## Extract
_ _ _ _ _
Hong Kong Academy of Medicine. CC BY-NC-ND 4.0
MEDICAL PRACTICE CME
2020 Hong Kong College of Obstetricians and
Gynaecologists guideline on investigations of premenopausal women with abnormal uterine bleeding
Jacqueline HS Lee, FHKCOG, FHKAM (Obstetrics and Gynaecology)1; Edith OL Cheng, FHKCOG, FHKAM (Obstetrics and Gynaecology)2; KM Choi, FHKCOG, FHKAM (Obstetrics and Gynaecology)3; SF Ngu, FHKCOG, FHKAM (Obstetrics and Gynaecology)4; Rachel YK Cheung, FHKCOG, FHKAM (Obstetrics and Gynaecology)1,5 for the Hong Kong College of Obstetricians and Gynaecologists
1 Department of Obstetrics and Gynaecology, The Chinese University of Hong Kong, Hong Kong
2 Department of Obstetrics and Gynaecology, United Christian Hospital, Hong Kong
3 Department of Obstetrics and Gynaecology, Pamela Youde Nethersole Eastern Hospital, Hong Kong
4 Department of Obstetrics and Gynaecology, The University of Hong Kong, Hong Kong
5 Chairman, HKCOG Guideline Sub-committee
Corresponding author: Dr Rachel YK Cheung (rachelcheung@cuhk.edu.hk)
Abstract
Abnormal uterine bleeding in premenopausal
women is a common gynaecological symptom and
composes of abnormality in the frequency, duration,
regularity, and flow volume of menstruation. It could
constitute the presentation of various gynaecological
malignancies. An appropriate history and physical
examination are mandatory to ascertain the diagnosis.
Depending on the clinical condition, a complete
blood picture, thyroid function test, clotting profile,
chlamydia test, cervical smear, and pregnancy test
can be performed. Ultrasound should be performed
in cases with a pelvic mass, unsatisfactory physical
examination, persistent symptoms, or no response
to medical treatment. In women aged ≥40 years,
an out-patient endometrial biopsy with Pipelle
should be performed. In women aged <40 years
with risk factors for endometrial cancer, persistent
symptoms, or no response to medical treatment, an
endometrial biopsy should be performed to rule out
endometrial cancer. Hysteroscopy or saline infusion sonohysterography is more sensitive than ultrasound
for diagnosing endometrial pathology. Details of the
above recommendations are presented.
Introduction
Abnormal uterine bleeding (AUB) is a common
problem in gynaecological practice and represents a
major proportion of out-patient attendance. A postal
survey in the United Kingdom found that AUB and
its subgroup, heavy menstrual bleeding, affected
15% to 25% of women aged 18 to 54 years.1 In Hong
Kong, the prevalence of AUB is not available, but
the following reference provides some information.
According to the 2014 Hong Kong College of
Obstetricians and Gynaecologists Territory Wide
Audit, the numbers of hospital admissions with
the diagnoses of ‘menorrhagia’ and ‘dysfunctional
uterine bleeding’ were 4080 and 3806, respectively.2
There were 6455 diagnostic hysteroscopies and
3075 hysteroscopic procedures conducted.2 Of all
operative hysteroscopic procedures performed,
the numbers of polypectomies and myomectomies
were 2468 (80%) and 380 (12%), respectively.2
Although many patients with AUB might not require
admission, the case volume mentioned in the above
report may reflect the scope of the problem locally.
_ _ _ _ _
## Provided data
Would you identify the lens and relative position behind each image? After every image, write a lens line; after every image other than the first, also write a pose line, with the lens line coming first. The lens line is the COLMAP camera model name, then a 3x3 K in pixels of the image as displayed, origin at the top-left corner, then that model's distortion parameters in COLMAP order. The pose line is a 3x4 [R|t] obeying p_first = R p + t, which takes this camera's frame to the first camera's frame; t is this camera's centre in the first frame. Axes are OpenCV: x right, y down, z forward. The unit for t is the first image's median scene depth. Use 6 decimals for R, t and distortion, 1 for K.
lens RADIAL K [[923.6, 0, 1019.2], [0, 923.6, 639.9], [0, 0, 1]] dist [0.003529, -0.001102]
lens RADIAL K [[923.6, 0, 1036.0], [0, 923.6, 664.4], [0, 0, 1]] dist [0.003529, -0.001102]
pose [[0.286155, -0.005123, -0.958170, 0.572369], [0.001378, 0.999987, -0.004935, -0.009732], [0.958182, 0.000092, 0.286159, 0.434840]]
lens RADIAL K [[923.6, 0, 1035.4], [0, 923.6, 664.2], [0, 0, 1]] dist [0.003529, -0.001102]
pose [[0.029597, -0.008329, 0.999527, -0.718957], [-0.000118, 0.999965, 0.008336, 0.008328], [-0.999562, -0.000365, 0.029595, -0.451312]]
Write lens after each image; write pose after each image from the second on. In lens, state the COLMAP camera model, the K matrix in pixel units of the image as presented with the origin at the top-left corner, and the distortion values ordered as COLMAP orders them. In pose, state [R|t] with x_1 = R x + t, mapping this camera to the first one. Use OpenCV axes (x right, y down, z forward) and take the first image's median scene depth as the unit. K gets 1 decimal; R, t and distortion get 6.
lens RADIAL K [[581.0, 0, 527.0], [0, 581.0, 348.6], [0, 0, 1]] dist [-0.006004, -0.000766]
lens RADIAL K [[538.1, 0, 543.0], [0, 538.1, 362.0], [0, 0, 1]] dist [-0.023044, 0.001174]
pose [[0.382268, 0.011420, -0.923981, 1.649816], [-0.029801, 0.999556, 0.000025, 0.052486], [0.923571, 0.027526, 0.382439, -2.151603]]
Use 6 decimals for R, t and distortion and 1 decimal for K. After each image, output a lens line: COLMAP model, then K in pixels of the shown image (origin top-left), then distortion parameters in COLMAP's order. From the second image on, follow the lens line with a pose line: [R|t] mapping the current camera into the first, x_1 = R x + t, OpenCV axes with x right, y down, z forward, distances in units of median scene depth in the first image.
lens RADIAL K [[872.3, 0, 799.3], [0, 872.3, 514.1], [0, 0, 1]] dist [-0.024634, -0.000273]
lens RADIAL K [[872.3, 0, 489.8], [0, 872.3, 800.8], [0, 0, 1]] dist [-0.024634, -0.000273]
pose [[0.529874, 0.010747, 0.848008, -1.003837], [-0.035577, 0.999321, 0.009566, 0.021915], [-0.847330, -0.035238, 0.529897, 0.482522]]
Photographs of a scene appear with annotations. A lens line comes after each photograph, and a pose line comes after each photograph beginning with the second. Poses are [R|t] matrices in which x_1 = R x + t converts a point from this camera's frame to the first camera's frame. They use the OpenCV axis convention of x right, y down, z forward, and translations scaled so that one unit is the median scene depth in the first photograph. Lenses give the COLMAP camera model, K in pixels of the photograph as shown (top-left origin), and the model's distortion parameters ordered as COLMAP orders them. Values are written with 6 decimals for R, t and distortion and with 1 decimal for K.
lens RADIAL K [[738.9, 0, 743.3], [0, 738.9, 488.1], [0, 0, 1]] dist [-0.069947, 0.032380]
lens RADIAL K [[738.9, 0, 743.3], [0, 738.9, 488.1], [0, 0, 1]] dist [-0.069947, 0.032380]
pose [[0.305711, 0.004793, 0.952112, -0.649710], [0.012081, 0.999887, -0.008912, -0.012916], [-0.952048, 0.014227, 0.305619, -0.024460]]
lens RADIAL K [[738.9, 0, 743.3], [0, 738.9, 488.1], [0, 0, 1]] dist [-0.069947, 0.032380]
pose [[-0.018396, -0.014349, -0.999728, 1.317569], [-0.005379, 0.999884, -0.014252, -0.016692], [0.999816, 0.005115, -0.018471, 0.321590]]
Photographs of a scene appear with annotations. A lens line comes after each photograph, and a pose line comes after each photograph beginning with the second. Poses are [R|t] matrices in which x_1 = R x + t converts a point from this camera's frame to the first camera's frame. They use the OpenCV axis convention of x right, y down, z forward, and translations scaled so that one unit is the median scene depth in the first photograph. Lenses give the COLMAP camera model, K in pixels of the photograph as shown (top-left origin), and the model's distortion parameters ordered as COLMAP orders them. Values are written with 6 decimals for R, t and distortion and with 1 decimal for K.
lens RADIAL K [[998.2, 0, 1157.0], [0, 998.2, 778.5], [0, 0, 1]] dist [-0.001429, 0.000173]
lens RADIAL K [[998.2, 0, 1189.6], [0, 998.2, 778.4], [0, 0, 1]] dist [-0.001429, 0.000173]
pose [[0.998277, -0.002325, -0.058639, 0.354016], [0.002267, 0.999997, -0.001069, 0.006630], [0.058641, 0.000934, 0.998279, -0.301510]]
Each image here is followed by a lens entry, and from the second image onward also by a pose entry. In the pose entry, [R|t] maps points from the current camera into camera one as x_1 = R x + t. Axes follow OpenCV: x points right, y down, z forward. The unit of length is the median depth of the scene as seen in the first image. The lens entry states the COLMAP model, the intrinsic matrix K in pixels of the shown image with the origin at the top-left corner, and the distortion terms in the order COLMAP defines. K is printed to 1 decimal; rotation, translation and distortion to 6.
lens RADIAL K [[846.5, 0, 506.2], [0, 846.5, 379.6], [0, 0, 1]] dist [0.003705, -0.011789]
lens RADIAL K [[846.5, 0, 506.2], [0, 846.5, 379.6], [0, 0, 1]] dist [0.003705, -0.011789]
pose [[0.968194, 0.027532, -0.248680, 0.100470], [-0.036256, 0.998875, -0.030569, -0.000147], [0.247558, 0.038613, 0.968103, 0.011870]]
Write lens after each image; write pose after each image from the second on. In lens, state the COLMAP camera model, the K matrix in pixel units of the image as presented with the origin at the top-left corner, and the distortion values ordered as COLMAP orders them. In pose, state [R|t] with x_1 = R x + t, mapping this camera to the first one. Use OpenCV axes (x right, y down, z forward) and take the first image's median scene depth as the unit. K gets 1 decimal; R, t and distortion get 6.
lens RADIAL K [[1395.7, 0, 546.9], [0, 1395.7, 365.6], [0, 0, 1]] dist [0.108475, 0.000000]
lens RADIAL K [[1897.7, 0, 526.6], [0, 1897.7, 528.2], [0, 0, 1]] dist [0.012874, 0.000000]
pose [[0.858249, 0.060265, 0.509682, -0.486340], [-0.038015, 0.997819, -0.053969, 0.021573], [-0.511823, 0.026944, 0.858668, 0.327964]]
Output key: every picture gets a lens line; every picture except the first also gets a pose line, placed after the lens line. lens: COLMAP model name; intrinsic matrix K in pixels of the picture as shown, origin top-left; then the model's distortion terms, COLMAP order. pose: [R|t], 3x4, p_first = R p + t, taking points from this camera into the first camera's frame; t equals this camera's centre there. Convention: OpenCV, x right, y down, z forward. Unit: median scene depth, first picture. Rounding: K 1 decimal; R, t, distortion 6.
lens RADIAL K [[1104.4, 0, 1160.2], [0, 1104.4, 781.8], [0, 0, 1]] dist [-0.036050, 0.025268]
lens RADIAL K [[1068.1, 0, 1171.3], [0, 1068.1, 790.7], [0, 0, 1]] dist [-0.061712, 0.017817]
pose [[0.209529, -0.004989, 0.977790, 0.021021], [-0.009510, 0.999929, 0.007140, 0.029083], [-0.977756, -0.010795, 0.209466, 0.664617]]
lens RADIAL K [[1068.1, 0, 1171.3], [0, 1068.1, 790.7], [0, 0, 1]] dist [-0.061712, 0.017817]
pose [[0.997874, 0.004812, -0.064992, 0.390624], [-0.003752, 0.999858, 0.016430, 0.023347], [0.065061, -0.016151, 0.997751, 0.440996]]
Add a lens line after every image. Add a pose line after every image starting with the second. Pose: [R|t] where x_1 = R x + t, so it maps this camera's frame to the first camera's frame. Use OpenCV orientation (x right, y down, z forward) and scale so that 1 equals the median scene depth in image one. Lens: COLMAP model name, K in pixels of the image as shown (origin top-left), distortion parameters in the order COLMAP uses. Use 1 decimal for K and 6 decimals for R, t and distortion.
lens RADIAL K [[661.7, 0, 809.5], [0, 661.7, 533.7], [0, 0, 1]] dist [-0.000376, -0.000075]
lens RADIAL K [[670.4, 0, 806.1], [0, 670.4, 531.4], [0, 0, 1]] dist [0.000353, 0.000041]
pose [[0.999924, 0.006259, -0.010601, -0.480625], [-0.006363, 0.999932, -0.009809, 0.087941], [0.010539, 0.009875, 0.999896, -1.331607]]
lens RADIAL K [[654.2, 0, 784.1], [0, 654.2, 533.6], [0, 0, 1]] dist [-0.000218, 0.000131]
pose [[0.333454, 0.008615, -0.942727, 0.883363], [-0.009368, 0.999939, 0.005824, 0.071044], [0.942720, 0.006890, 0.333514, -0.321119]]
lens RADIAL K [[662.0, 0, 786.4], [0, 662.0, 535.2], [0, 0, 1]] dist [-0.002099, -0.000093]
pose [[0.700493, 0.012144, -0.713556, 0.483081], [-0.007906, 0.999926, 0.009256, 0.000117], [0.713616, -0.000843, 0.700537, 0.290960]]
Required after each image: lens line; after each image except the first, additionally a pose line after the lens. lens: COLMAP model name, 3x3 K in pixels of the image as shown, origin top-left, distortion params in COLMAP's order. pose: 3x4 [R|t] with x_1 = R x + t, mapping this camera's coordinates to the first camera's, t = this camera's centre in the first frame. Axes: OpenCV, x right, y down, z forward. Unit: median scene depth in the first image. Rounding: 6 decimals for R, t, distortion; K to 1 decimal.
_ _ _ _ _
## Work instructions
A - Update the guideline's wording by writing out everything from "Introduction" down to "provides some information." with "postal" changed to "telephone".
B - Answer these questions from the guideline:
(i) What should be performed in women aged 40 years or older?
(ii) According to the survey in the United Kingdom, what share of women aged 18 to 54 years were affected by AUB and heavy menstrual bleeding?
(iii) How many diagnostic hysteroscopies does the 2014 audit report?

## Per-task outputs
A -
Introduction
Abnormal uterine bleeding (AUB) is a common
problem in gynaecological practice and represents a
major proportion of out-patient attendance. A telephone
survey in the United Kingdom found that AUB and
its subgroup, heavy menstrual bleeding, affected
15% to 25% of women aged 18 to 54 years.1 In Hong
Kong, the prevalence of AUB is not available, but
the following reference provides some information.

B -
(i) An out-patient endometrial biopsy with Pipelle.
(ii) 15% to 25%.
(iii) 6455.